February 22, 2018

You Asked: Should I Exercise When I'm Sick?



If you want to protect yourself from colds and flu, regular exercise may be the ultimate immunity-booster. Studies have shown that moderate aerobic exercise—around 30 to 45 minutes a day of activities like walking, biking or running—can more than halve your risk for respiratory infections and other common winter maladies.
There’s some evidence that very intense exercise—running a marathon, say—can briefly suppress your immune function, says Dr. Bruce Barrett, a professor of family medicine at the University of Wisconsin School of Medicine and Public Health. But in general, physical activity is a great way to shield yourself from illness, he says.

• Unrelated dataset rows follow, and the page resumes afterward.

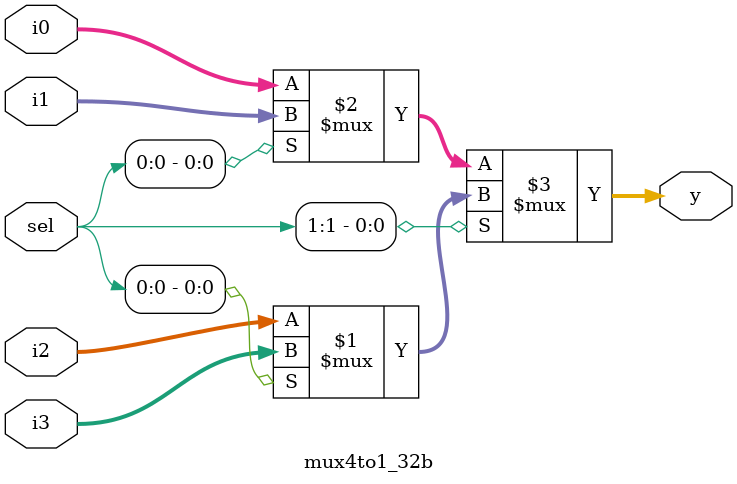
<source format=v>
module mux4to1_32b (i0, i1,i2,i3, sel, y);
  input [31:0] i0, i1,i2,i3;
  input [1:0] sel;
  output [31:0] y;
  
  assign y = sel[1] ? (sel[0] ? i3 : i2) : (sel[0] ? i1 : i0);
  
endmodule

</source>
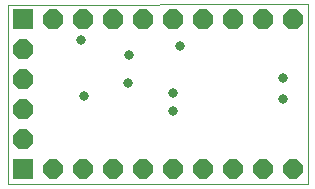
<source format=gbs>
G75*
%MOIN*%
%OFA0B0*%
%FSLAX25Y25*%
%IPPOS*%
%LPD*%
%AMOC8*
5,1,8,0,0,1.08239X$1,22.5*
%
%ADD10C,0.00000*%
%ADD11R,0.06506X0.06506*%
%ADD12OC8,0.06506*%
%ADD13R,0.06600X0.06600*%
%ADD14OC8,0.06600*%
%ADD15C,0.03300*%
D10*
X0040000Y0001600D02*
X0040000Y0061561D01*
X0140000Y0061600D01*
X0140000Y0001600D01*
X0040000Y0001600D01*
D11*
X0045000Y0006600D03*
D12*
X0055000Y0006600D03*
X0065000Y0006600D03*
X0075000Y0006600D03*
X0085000Y0006600D03*
X0095000Y0006600D03*
X0105000Y0006600D03*
X0115000Y0006600D03*
X0125000Y0006600D03*
X0135000Y0006600D03*
D13*
X0045000Y0056600D03*
D14*
X0055000Y0056600D03*
X0065000Y0056600D03*
X0075000Y0056600D03*
X0085000Y0056600D03*
X0095000Y0056600D03*
X0105000Y0056600D03*
X0115000Y0056600D03*
X0125000Y0056600D03*
X0135000Y0056600D03*
X0045000Y0046600D03*
X0045000Y0036600D03*
X0045000Y0026600D03*
X0045000Y0016600D03*
D15*
X0065625Y0030975D03*
X0080000Y0035350D03*
X0095000Y0032225D03*
X0095000Y0025975D03*
X0131875Y0029946D03*
X0131875Y0037004D03*
X0097500Y0047850D03*
X0080625Y0044725D03*
X0064375Y0049725D03*
M02*

</source>
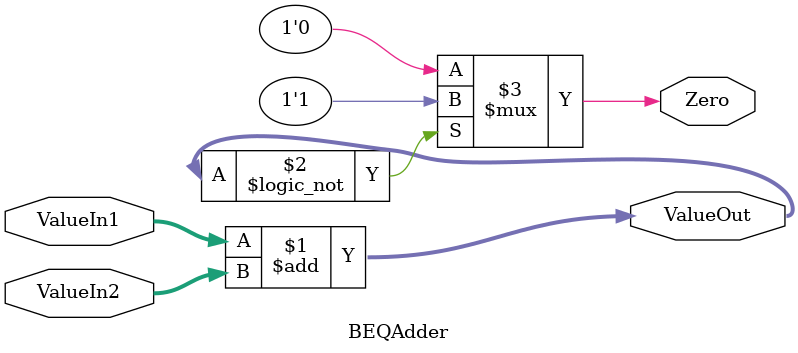
<source format=sv>
module BEQAdder(ValueIn1, ValueIn2, ValueOut, Zero);
    input [31:0] ValueIn1, ValueIn2;  // 32-bit inputs
    output [31:0] ValueOut;          // 32-bit output (sum of inputs)
    output Zero;                     // Zero flag (1 if result is zero)

    assign ValueOut = ValueIn1 + ValueIn2; // Perform addition
    assign Zero = (ValueOut == 32'b0) ? 1'b1 : 1'b0; // Check if the result is zero
endmodule

</source>
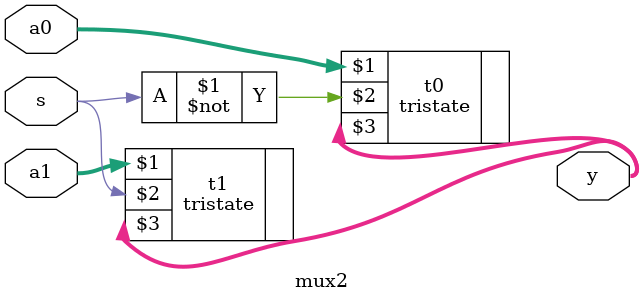
<source format=v>
`timescale 1ns / 1ps
module mux2( input [3:0] a1, a0, input s , output [3:0] y
    );
	 tristate t0(a0, ~s, y);
	 tristate t1(a1, s, y);
	


endmodule

</source>
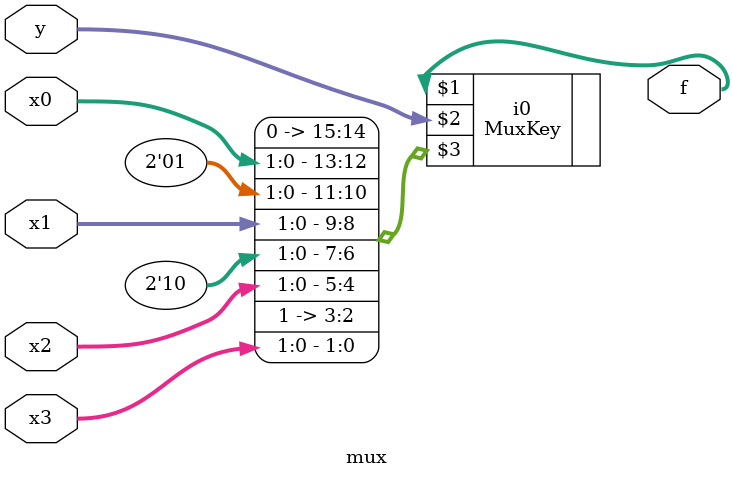
<source format=v>
module mux(
    input [1:0] x0,x1,x2,x3,
    input [1:0] y,
    output [1:0] f
);
    MuxKey #(4,2,2) i0(f, y, {
        2'b00, x0,
        2'b01, x1,
        2'b10, x2,
        2'b11, x3
    });
endmodule

</source>
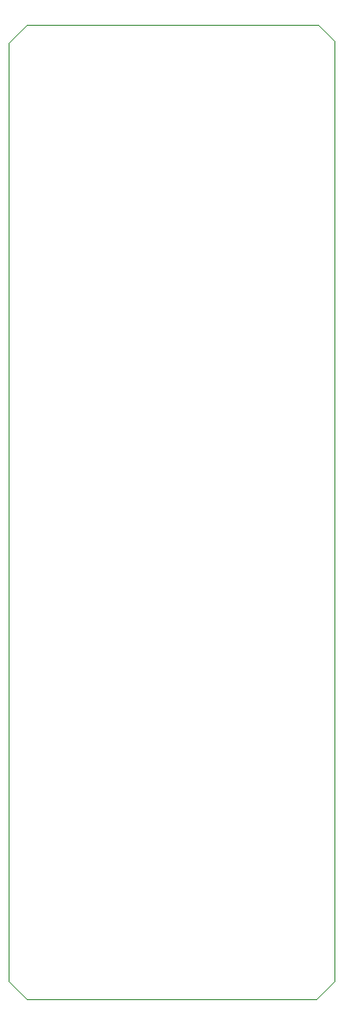
<source format=gbr>
%TF.GenerationSoftware,Altium Limited,Altium Designer,19.0.15 (446)*%
G04 Layer_Color=0*
%FSLAX42Y42*%
%MOMM*%
%TF.FileFunction,Profile,NP*%
%TF.Part,Single*%
G01*
G75*
%TA.AperFunction,Profile*%
%ADD67C,0.03*%
D67*
X3900Y12490D02*
X4060Y12650D01*
Y12650D01*
X6650D01*
X6800Y12500D01*
Y4160D01*
X6640Y4000D01*
X4060D01*
X3900Y4160D01*
Y12490D01*
%TF.MD5,5ab495e3dbc27f11272562fdacbcaede*%
M02*

</source>
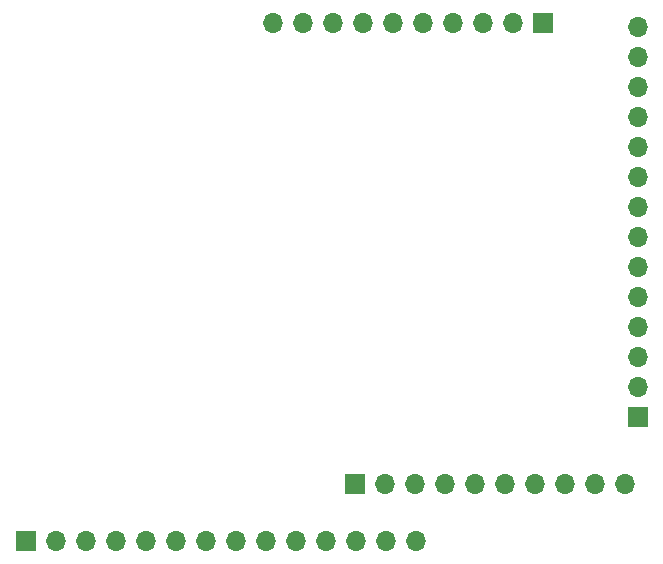
<source format=gbr>
%TF.GenerationSoftware,KiCad,Pcbnew,(5.1.10)-1*%
%TF.CreationDate,2022-01-27T03:50:03-08:00*%
%TF.ProjectId,schematic,73636865-6d61-4746-9963-2e6b69636164,rev?*%
%TF.SameCoordinates,Original*%
%TF.FileFunction,Soldermask,Bot*%
%TF.FilePolarity,Negative*%
%FSLAX46Y46*%
G04 Gerber Fmt 4.6, Leading zero omitted, Abs format (unit mm)*
G04 Created by KiCad (PCBNEW (5.1.10)-1) date 2022-01-27 03:50:03*
%MOMM*%
%LPD*%
G01*
G04 APERTURE LIST*
%ADD10O,1.700000X1.700000*%
%ADD11R,1.700000X1.700000*%
G04 APERTURE END LIST*
D10*
%TO.C,J5*%
X192036700Y-68567300D03*
X192036700Y-71107300D03*
X192036700Y-73647300D03*
X192036700Y-76187300D03*
X192036700Y-78727300D03*
X192036700Y-81267300D03*
X192036700Y-83807300D03*
X192036700Y-86347300D03*
X192036700Y-88887300D03*
X192036700Y-91427300D03*
X192036700Y-93967300D03*
X192036700Y-96507300D03*
X192036700Y-99047300D03*
D11*
X192036700Y-101587300D03*
%TD*%
D10*
%TO.C,J3*%
X161201100Y-68287900D03*
X163741100Y-68287900D03*
X166281100Y-68287900D03*
X168821100Y-68287900D03*
X171361100Y-68287900D03*
X173901100Y-68287900D03*
X176441100Y-68287900D03*
X178981100Y-68287900D03*
X181521100Y-68287900D03*
D11*
X184061100Y-68287900D03*
%TD*%
D10*
%TO.C,J2*%
X190957200Y-107315000D03*
X188417200Y-107315000D03*
X185877200Y-107315000D03*
X183337200Y-107315000D03*
X180797200Y-107315000D03*
X178257200Y-107315000D03*
X175717200Y-107315000D03*
X173177200Y-107315000D03*
X170637200Y-107315000D03*
D11*
X168097200Y-107315000D03*
%TD*%
D10*
%TO.C,J1*%
X173266100Y-112077500D03*
X170726100Y-112077500D03*
X168186100Y-112077500D03*
X165646100Y-112077500D03*
X163106100Y-112077500D03*
X160566100Y-112077500D03*
X158026100Y-112077500D03*
X155486100Y-112077500D03*
X152946100Y-112077500D03*
X150406100Y-112077500D03*
X147866100Y-112077500D03*
X145326100Y-112077500D03*
X142786100Y-112077500D03*
D11*
X140246100Y-112077500D03*
%TD*%
M02*

</source>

Other experts agree. “Your immune system needs activity to do its job better,” says David Nieman, a professor and director of the Human Performance Lab at Appalachian State University. “Every time you exercise, you increase the circulation of important immune cells.”
But once you’ve caught a bug and are feeling crummy, the story changes. “Exercise is great for prevention, but it can be lousy for therapy,” Nieman says.
Research from Ball State University shows that moderate exercise has no effect on the duration or severity of the common cold. “If your symptoms are neck up—things like sinus and nasal congestion, sort throat, etc.—exercise neither helps nor hurts,” Nieman says. If you feel up to it, there doesn’t seem to be much harm in continuing to work out, he adds.
But if you have the flu or other forms of fever-causing systemic infections, exercise is a bad idea.

“Back in the 1940s during the polio epidemic, some investigators noticed that athletes who played a hard game of football were coming down with the more severe form of polio,” Nieman says. This observation led to follow-up studies on the way viruses respond to exercise in both primates and humans. The sum and substance of those studies, Nieman says, is that a body infected with flu can react very poorly to physical activity. “A lot of athletes have this idea that, if I have a fever, I should sweat it out,” he says. “That’s the craziest idea ever.”